PASSAGE.

 

       54.  It is not possible to ring-fence any element of the settlement but it is possible to set out explicitly where funding has been added to the settlement for a specific purpose and to then work with Local Authorities to ensure this funding is directed in line with Welsh Government spending priorities. 

 

       55. In respect of social care, this means by 2013-14, an additional £34 million per annum compared to the 2010-11 local government settlement.  The protection provided in 2013-14 is the last settlement planned to include a 1% protection for social care.  There is no commitment currently to continue this protection beyond 2013-14.

 

        56. The latest available data is from the 2011-12 Revenue Outturn returns.  Therefore it is not possible to assess accurately how the protection has impacted on spending beyond the first year, 2011-12.   Information for 2012-13 will be available in October.

        57. Based on the 2011-12 outturn data, the key points are:

 

 

        58. The evidence indicates how overall, Local Authorities have delivered on the protection of social services. At individual authority level, the picture is more varied.

SOURCE MATERIAL.
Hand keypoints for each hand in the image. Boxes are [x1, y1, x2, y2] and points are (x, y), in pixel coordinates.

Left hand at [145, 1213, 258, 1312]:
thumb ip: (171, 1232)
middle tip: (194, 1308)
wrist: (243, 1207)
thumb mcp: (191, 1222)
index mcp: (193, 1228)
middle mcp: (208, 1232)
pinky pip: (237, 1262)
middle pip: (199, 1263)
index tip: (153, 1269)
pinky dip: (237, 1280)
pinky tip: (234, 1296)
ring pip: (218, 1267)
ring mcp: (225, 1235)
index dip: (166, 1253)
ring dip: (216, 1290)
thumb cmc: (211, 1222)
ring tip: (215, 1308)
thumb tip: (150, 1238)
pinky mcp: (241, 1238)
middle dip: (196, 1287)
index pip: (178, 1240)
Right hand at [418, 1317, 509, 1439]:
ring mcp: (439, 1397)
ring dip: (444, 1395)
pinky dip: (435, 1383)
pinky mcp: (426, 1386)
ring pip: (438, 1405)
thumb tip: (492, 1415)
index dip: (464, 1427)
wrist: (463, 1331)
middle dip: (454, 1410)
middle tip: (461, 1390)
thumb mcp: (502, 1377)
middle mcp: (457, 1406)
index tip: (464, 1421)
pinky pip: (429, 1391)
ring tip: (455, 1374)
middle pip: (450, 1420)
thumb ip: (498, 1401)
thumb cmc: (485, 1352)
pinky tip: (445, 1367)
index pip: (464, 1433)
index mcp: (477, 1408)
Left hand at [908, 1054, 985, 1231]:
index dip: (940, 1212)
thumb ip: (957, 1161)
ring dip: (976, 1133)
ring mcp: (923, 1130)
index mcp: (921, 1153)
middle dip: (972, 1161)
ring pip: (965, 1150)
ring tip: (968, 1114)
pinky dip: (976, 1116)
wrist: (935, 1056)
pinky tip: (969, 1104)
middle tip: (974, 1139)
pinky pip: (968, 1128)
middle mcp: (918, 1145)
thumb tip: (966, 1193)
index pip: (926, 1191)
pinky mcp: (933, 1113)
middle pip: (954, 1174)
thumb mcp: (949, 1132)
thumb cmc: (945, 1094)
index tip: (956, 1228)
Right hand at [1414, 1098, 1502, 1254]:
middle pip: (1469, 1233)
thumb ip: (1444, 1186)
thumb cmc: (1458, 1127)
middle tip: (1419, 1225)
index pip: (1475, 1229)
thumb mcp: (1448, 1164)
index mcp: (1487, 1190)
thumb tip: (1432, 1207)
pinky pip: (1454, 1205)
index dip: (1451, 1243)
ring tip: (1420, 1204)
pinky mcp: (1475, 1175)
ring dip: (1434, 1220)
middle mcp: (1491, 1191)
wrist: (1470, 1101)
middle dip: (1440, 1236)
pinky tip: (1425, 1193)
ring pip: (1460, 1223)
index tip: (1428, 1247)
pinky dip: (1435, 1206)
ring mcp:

EXERCISE DETAILS.
Carry on the passage about social care funding in the Welsh local government settlement, starting right after its last sentence. The material comes from a different source than the text.

EXERCISE RESULT.
 

        59. Given this and the fact the data is limited to the first year of protection, the Minister for Local Government recently wrote to Local Authorities to remind them of the commitment and to seek information on how they are delivering These responses are currently being received and will be collated for a briefing to the relevant Ministers.

 

        60. Local authorities have reported a rise in their income foregone arising from the £50 per week maximum from £10. 1 million p.a. as they previously estimated to £15.9 million p.a. In most authorities this was due to a mix of an increase in service users, inflation and changes to Welfare Benefits so that 15 authorities account for £1.1 million p.a. of this increase. However, with 7 authorities who had not previously set a maximum charge in their local charging policy, these factors were magnified so that they reported in total £4.8 million p.a. of this rise. While it is clear that income foregone is influenced by factors such as increases in demand, this is not always the case.  Some authorities, for example, reported relativity large increases in services users with little effect on their level of income foregone.  Consequently the level of income foregone on authority experiences is also significantly influenced by the local charging policy it has decided to have in place.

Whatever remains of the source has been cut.